Collected data: Begin
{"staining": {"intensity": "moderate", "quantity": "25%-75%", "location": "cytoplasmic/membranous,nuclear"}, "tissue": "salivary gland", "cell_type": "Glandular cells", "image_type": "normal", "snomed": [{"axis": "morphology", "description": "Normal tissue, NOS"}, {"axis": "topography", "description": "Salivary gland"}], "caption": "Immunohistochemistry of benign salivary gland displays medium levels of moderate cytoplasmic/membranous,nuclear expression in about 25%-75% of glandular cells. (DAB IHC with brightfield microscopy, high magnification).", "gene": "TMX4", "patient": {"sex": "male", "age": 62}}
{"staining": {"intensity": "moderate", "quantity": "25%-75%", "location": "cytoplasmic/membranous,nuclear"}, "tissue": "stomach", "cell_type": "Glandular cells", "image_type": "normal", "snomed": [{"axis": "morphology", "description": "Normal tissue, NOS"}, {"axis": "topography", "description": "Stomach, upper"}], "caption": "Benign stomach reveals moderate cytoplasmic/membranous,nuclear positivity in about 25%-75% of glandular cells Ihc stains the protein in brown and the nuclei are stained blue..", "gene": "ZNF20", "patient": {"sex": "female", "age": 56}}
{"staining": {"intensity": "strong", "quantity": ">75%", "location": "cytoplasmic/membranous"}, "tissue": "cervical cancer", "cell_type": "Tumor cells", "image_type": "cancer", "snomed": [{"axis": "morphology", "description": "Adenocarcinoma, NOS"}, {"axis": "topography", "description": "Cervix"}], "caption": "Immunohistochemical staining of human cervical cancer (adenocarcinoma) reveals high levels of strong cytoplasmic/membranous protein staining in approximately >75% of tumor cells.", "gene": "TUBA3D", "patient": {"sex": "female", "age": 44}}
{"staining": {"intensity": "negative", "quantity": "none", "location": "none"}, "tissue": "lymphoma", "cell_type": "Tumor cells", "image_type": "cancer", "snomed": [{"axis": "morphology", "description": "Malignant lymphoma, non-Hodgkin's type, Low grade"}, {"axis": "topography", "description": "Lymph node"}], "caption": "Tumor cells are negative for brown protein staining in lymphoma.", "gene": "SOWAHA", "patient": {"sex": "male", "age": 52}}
Collected data: End
Exercise directions. Your answer should be each line of the data that contains the word "female", copied as it stands.

Solved exercise.
{"staining": {"intensity": "moderate", "quantity": "25%-75%", "location": "cytoplasmic/membranous,nuclear"}, "tissue": "stomach", "cell_type": "Glandular cells", "image_type": "normal", "snomed": [{"axis": "morphology", "description": "Normal tissue, NOS"}, {"axis": "topography", "description": "Stomach, upper"}], "caption": "Benign stomach reveals moderate cytoplasmic/membranous,nuclear positivity in about 25%-75% of glandular cells Ihc stains the protein in brown and the nuclei are stained blue..", "gene": "ZNF20", "patient": {"sex": "female", "age": 56}}
{"staining": {"intensity": "strong", "quantity": ">75%", "location": "cytoplasmic/membranous"}, "tissue": "cervical cancer", "cell_type": "Tumor cells", "image_type": "cancer", "snomed": [{"axis": "morphology", "description": "Adenocarcinoma, NOS"}, {"axis": "topography", "description": "Cervix"}], "caption": "Immunohistochemical staining of human cervical cancer (adenocarcinoma) reveals high levels of strong cytoplasmic/membranous protein staining in approximately >75% of tumor cells.", "gene": "TUBA3D", "patient": {"sex": "female", "age": 44}}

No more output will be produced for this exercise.